> **Work item**
The answer must consist of every line in the records that contains the word "FileLogger".

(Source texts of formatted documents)
══════

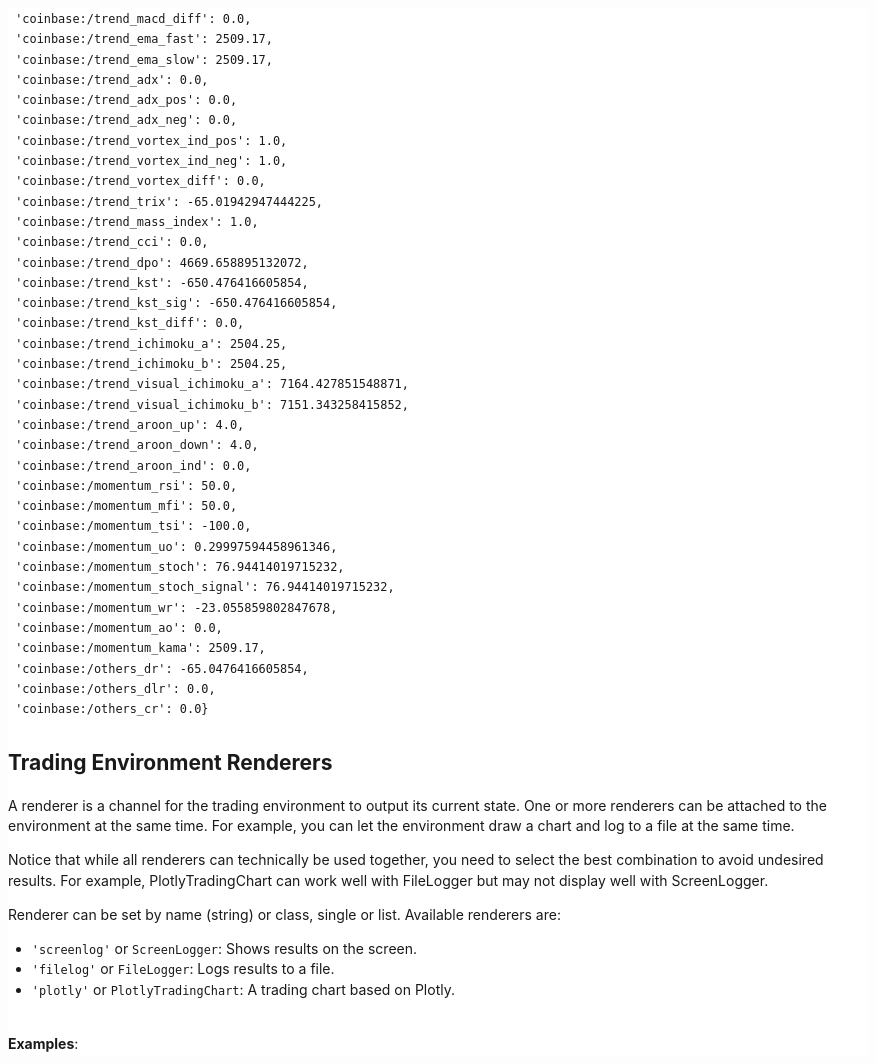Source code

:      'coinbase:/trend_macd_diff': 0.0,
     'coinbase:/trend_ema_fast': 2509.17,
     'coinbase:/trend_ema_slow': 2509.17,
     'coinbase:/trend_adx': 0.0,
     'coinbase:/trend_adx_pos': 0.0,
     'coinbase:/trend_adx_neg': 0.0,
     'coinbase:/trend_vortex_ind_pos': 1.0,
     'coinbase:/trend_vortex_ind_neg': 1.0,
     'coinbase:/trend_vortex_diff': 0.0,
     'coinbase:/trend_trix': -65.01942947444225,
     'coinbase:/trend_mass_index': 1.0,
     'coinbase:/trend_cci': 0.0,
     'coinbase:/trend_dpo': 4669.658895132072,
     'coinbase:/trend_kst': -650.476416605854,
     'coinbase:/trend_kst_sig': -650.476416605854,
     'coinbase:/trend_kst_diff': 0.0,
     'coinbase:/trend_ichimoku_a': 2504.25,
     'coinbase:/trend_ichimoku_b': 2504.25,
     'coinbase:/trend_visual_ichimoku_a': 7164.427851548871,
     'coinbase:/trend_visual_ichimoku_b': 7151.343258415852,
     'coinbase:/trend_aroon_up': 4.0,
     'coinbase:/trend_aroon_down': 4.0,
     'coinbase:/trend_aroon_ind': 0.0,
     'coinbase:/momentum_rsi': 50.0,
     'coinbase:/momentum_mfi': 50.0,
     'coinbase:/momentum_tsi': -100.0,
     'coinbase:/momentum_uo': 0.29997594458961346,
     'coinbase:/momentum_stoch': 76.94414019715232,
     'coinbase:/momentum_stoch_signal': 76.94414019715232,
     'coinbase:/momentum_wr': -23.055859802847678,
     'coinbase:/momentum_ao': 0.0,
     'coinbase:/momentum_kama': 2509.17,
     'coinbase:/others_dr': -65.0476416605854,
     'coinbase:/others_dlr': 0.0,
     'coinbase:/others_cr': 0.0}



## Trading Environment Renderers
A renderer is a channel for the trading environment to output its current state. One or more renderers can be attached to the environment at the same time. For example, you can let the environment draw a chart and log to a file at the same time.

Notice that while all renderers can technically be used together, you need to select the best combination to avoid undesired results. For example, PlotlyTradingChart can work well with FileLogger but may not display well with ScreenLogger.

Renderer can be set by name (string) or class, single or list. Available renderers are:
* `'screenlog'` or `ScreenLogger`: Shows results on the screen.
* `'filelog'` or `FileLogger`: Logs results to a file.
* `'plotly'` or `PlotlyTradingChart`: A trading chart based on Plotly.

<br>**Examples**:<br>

══════

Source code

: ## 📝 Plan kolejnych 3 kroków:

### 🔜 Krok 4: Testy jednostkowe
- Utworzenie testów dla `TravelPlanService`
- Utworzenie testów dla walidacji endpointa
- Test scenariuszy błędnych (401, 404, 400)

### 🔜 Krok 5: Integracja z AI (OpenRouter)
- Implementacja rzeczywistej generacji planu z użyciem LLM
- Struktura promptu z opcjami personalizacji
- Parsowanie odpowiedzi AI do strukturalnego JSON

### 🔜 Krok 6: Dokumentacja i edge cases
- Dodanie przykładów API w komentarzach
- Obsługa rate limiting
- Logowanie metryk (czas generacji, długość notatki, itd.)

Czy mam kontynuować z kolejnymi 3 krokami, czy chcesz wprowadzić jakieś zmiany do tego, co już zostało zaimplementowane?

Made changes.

══════

> **Answer area**
Notice that while all renderers can technically be used together, you need to select the best combination to avoid undesired results. For example, PlotlyTradingChart can work well with FileLogger but may not display well with ScreenLogger.
* `'filelog'` or `FileLogger`: Logs results to a file.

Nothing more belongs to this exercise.